» PAGE EXCERPT:
- - -

Wednesday, December 2, 2009

The Films of 2001

I wrote the other day, "I think 2001 is the year I became aware that movies could be art and not just entertainment." And specifically, I think three films that came out that year are what did the trick.


The first, and most important, was Moulin Rouge, which came out in June. (I was almost fourteen--the perfect age to go completely nuts for it.) I already loved musicals, but I had never seen one like this. I thought it was brilliant, dazzling, enthralling... in fact, it was so important to me that I am having a hard time blogging about it. Suffice it to say that I may have seen it more times than any other movie, because it's the first DVD I ever owned-- i.e., it's the movie that spurred my parents to buy a DVD player the following Christmas. I love it in a way that surpasses explanation, and you'll just have to believe that this movie is part of me.



Last week, I rewatched Moulin Rouge for probably the fifteenth time. Then a few days later, I rewatched The Royal Tenenbaums for the first time since it came out at Christmas of 2001--and that's what got me thinking along these lines in the first place. As I wrote a few days ago, I loved Tenenbaums when I saw it in the theater, though I couldn't really explain why at the time. But now, I think it's because (like Moulin Rouge) it was so original, and so clearly an aesthetic experience.



The third of these movies, also released at Christmas of 2001, was Amélie. I've seen that one an intermediate number of times--maybe three or four. It's actually the first French movie I ever saw. A bit of a cliché, I know... and indeed, Amélie has been criticized for pandering to cliché notions of "Frenchness" instead of providing a more complex, less nostalgic view of Paris. But, just like Baz Luhrmann's Montmartre and Wes Anderson's New York, Jean-Pierre Jeunet's Paris is a fantasy world.

- - -

» DATA EXTRACT:
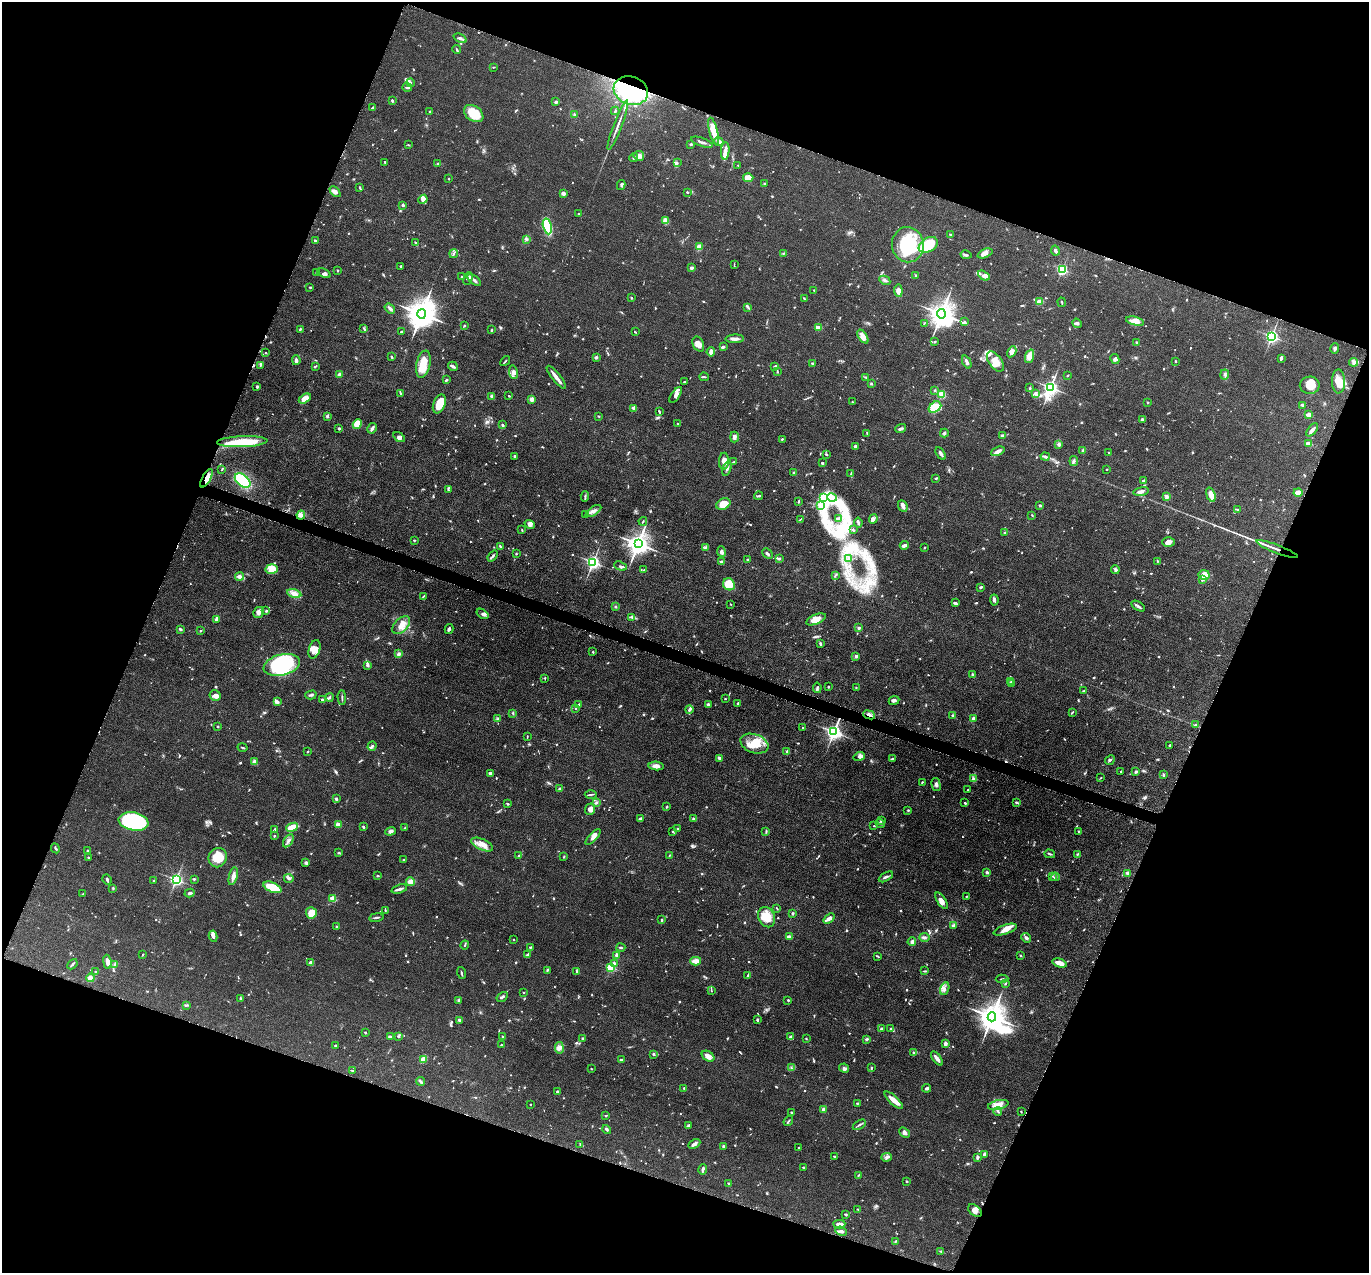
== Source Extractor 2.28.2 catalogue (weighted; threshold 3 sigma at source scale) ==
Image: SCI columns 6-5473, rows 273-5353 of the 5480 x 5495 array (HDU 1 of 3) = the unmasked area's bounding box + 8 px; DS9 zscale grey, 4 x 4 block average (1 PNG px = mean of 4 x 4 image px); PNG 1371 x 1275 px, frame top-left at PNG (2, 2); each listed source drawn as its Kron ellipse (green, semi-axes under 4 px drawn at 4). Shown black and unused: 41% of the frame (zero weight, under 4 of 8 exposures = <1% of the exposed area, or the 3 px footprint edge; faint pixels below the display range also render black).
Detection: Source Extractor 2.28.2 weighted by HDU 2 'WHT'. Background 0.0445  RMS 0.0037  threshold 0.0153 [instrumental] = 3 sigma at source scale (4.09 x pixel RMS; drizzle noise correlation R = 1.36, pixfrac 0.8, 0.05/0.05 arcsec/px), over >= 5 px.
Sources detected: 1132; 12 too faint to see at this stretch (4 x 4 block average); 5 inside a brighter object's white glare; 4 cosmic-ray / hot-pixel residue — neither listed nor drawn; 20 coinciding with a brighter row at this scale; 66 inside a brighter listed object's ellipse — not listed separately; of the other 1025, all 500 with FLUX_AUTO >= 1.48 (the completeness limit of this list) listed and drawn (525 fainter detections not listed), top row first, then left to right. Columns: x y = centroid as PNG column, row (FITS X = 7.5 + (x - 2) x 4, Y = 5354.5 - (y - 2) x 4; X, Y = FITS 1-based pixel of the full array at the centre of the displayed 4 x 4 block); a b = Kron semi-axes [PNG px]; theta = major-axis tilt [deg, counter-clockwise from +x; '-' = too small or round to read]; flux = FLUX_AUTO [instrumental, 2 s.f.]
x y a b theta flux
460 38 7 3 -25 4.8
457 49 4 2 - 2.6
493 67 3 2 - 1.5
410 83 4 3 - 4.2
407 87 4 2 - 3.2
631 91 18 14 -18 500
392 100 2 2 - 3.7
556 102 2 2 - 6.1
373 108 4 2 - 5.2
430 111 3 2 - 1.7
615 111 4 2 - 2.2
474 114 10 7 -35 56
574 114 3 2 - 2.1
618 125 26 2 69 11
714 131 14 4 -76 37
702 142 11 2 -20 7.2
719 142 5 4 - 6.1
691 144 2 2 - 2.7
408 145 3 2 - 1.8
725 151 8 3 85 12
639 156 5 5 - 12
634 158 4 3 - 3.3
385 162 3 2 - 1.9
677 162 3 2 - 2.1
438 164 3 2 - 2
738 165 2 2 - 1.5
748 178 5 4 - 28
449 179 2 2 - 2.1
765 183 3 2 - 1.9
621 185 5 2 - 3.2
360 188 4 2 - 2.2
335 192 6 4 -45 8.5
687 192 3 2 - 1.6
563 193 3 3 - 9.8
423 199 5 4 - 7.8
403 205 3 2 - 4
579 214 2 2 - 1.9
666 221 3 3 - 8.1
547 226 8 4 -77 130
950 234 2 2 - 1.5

- - -

» INSTRUCTIONS TO FOLLOW: Reproduce from the text on the films of 2001 the part that opens with the words containing "Last week, I" and closes with "an aesthetic experience.".

» SOLVED EXERCISE:
Last week, I rewatched Moulin Rouge for probably the fifteenth time. Then a few days later, I rewatched The Royal Tenenbaums for the first time since it came out at Christmas of 2001--and that's what got me thinking along these lines in the first place. As I wrote a few days ago, I loved Tenenbaums when I saw it in the theater, though I couldn't really explain why at the time. But now, I think it's because (like Moulin Rouge) it was so original, and so clearly an aesthetic experience.